The sum of the values in the last row is 238.40, which gives the variance as

\[s^2 =\dfrac{238.40}{10-1}=26.49\]

and the standard deviation as 5.15 yellow M&Ms. To find the range, we subtract the smallest value (5 yellow M&Ms) from the largest value (23 yellow M&Ms), which makes the range 18 yellow M&Ms. To find the IQR, we use the median to divide the 10 samples into a lower half with values of 5, 8, 13, 13, and 15 yellow M&Ms, and an upper half of 15, 16, 17, 19, and 23 yellow M&Ms; the median of the upper half is 17 yellow M&Ms and the median of the lower half is 13 yellow M&Ms, which makes the IQR 4 yellow M&Ms.

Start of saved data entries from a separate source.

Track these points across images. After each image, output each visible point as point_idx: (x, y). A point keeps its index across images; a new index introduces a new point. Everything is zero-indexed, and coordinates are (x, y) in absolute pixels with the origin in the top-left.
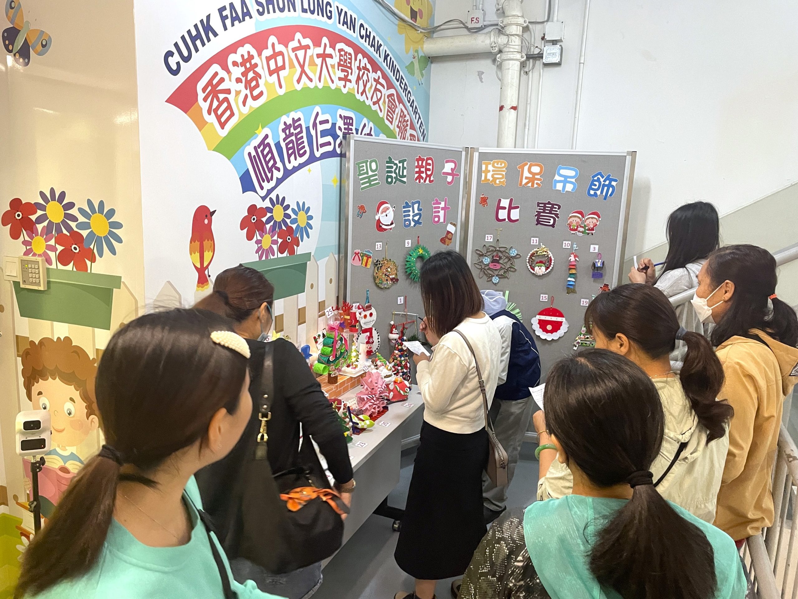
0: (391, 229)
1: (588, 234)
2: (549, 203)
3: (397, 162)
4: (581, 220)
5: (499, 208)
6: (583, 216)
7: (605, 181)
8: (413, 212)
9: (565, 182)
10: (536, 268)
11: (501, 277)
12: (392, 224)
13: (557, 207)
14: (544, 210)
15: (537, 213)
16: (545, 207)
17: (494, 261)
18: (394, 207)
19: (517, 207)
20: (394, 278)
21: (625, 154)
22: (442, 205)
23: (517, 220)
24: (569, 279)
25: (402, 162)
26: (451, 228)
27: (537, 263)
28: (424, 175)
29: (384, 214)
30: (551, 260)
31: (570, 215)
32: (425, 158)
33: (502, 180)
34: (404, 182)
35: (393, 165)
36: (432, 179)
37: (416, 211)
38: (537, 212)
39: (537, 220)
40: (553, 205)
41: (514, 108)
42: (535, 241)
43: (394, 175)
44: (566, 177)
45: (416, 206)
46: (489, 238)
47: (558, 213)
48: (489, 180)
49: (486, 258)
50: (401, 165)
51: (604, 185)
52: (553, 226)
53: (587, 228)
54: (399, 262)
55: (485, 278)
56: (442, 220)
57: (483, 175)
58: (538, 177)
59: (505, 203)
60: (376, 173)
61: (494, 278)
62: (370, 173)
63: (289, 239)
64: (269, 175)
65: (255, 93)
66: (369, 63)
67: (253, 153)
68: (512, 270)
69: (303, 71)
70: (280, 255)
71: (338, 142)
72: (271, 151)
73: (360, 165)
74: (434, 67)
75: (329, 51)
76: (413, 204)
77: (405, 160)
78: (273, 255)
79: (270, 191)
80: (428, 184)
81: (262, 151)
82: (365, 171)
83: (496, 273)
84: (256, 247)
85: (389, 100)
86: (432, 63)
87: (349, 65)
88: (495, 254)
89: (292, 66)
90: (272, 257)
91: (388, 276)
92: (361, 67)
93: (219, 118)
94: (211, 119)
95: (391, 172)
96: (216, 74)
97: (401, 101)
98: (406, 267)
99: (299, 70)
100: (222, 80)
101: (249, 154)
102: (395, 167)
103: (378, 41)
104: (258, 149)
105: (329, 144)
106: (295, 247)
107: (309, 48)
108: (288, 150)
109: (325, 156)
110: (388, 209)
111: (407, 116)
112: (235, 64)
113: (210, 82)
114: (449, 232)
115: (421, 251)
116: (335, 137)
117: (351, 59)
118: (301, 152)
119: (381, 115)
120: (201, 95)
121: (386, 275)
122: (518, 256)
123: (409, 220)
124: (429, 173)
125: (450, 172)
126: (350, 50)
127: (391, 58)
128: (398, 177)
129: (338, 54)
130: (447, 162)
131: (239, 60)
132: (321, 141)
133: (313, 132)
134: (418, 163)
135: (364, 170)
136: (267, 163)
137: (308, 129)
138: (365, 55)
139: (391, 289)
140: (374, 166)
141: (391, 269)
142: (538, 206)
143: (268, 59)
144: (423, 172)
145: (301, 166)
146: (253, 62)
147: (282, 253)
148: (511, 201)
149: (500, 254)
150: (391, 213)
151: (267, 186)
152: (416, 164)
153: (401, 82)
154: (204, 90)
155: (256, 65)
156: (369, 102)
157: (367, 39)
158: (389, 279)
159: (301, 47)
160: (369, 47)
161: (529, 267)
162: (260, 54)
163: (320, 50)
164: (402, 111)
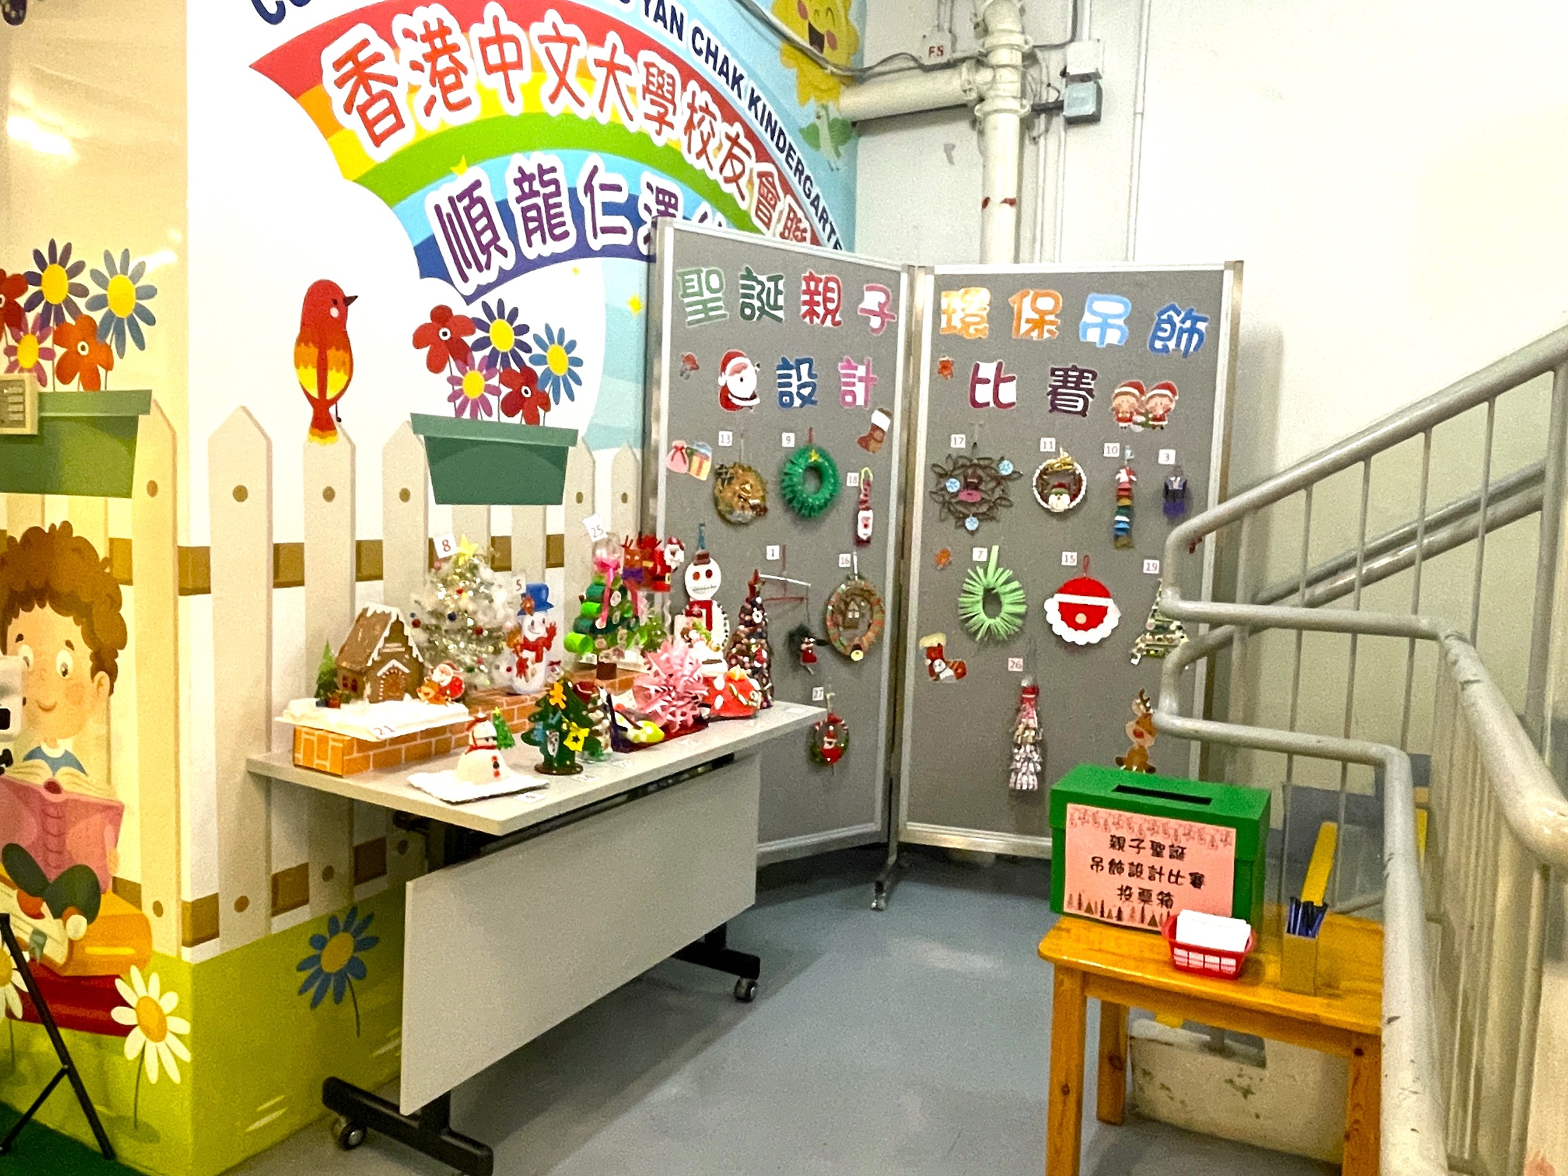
0: (751, 407)
1: (1154, 427)
2: (1074, 369)
3: (762, 278)
4: (1138, 399)
5: (977, 380)
6: (1142, 392)
7: (1183, 321)
8: (799, 379)
9: (1104, 326)
10: (1053, 499)
11: (982, 517)
12: (753, 397)
13: (1090, 376)
14: (1065, 382)
15: (1050, 389)
16: (1066, 375)
17: (967, 486)
18: (758, 366)
19: (1012, 379)
20: (758, 505)
21: (1222, 268)
22: (861, 371)
23: (1013, 404)
24: (1118, 518)
25: (775, 279)
26: (879, 419)
27: (1054, 487)
28: (820, 310)
29: (738, 376)
30: (1080, 480)
31: (1117, 391)
32: (823, 277)
33: (980, 327)
34: (779, 319)
35: (754, 283)
36: (838, 318)
37: (805, 378)
38: (1051, 386)
39: (1052, 403)
40: (1082, 372)
41: (1011, 202)
42: (1048, 444)
43: (757, 303)
44: (1106, 317)
45: (804, 368)
46: (958, 440)
47: (1092, 387)
48: (955, 328)
49: (953, 480)
50: (771, 285)
51: (1182, 331)
52: (1083, 413)
53: (1150, 416)
54: (770, 476)
55: (952, 520)
56: (860, 401)
57: (944, 318)
58: (1049, 318)
59: (987, 370)
60: (720, 295)
61: (968, 520)
62: (707, 295)
63: (526, 392)
64: (483, 259)
65: (454, 97)
66: (714, 101)
67: (446, 209)
68: (1004, 502)
69: (562, 82)
70: (504, 419)
71: (643, 231)
72: (486, 213)
73: (686, 277)
74: (867, 146)
75: (622, 58)
76: (799, 362)
77: (781, 278)
78: (489, 414)
79: (482, 290)
80: (828, 328)
81: (467, 210)
82: (696, 289)
83: (974, 510)
84: (449, 389)
85: (761, 182)
86: (860, 136)
87: (669, 96)
88: (970, 471)
89: (537, 67)
90: (486, 418)
91: (745, 500)
92: (697, 105)
93: (369, 125)
94: (353, 122)
95: (751, 297)
96: (365, 43)
97: (788, 190)
98: (785, 484)
99: (556, 79)
100: (378, 58)
101: (438, 209)
102: (758, 288)
103: (735, 70)
104: (457, 203)
105: (622, 231)
106: (541, 412)
107: (578, 43)
108: (526, 220)
109: (609, 251)
110: (745, 367)
111: (803, 219)
112: (408, 34)
113: (351, 55)
114: (876, 428)
115: (814, 457)
116: (637, 223)
117: (673, 85)
118: (558, 231)
119: (743, 205)
120: (330, 75)
121: (740, 497)
122: (1015, 476)
123: (790, 394)
124: (831, 306)
125: (877, 309)
126: (670, 69)
127: (764, 106)
128: (766, 308)
129: (644, 70)
130: (870, 289)
131: (420, 31)
132: (604, 221)
133: (585, 201)
134: (808, 285)
135: (693, 287)
136: (478, 235)
137: (572, 192)
138: (705, 85)
139: (751, 527)
140: (715, 281)
141: (751, 487)
142: (1053, 374)
143: (484, 43)
144: (818, 304)
145: (556, 258)
146: (450, 40)
147: (510, 413)
148: (999, 368)
149: (980, 472)
150: (751, 375)
151: (477, 278)
152: (804, 287)
153: (789, 155)
154: (338, 65)
155: (456, 48)
156: (714, 175)
157: (711, 59)
158: (747, 506)
159: (559, 38)
160: (715, 74)
161: (1038, 497)
162: (465, 29)
163: (604, 54)
164: (791, 209)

The following table summarizes the variance, the standard deviation, the range, and the IQR for yellow M&Ms by store.

store	variance	standard deviation	range	IQR
CVS	26.49	5.15	18	4
Kroger	21.96	4.69	15	3
Target	15.43	3.93	15	7

These results are consistent with our observations from Investigation 10.

This is a nice set of data to show that there is no general relationship between the variance, the standard deviation, the range, and the IQR as measures of spread. For example, the store with the smallest standard deviation (Target) is the store with the largest IQR.

For the reasons outline in the response to Investigation 16, the IQR is the most robust measure of spread as it uses the rank, not the value, of each data point. The least robust measure of spread is the range. For example, if the sample from CVS with 19 yellow M&Ms has, instead, 29 yellow M&Ms, then the range increases from 18 to 24, but the IQR remains unchanged.

Students often ask why we divide by n - 1 instead of by n. Although a rigorous explanation is beyond the scope of this case study, here is an intuitive way for them to think about this. In the numerator of the equation for variance we sum up the squared differences between the result for each sample, \(x_i\), and the mean of these samples, \(\bar{x}\). Because the sample’s mean is calculated from the individual samples, we reasonably might expect that this sum is smaller than the result if we used the population’s mean (which is unknown to us and which might be quite different from sample’s mean); dividing by n - 1 instead of by n compensates for this difference. For further details on what is called Bessel’s correction, see https://en.Wikipedia.org/wiki/Bessel's_correction.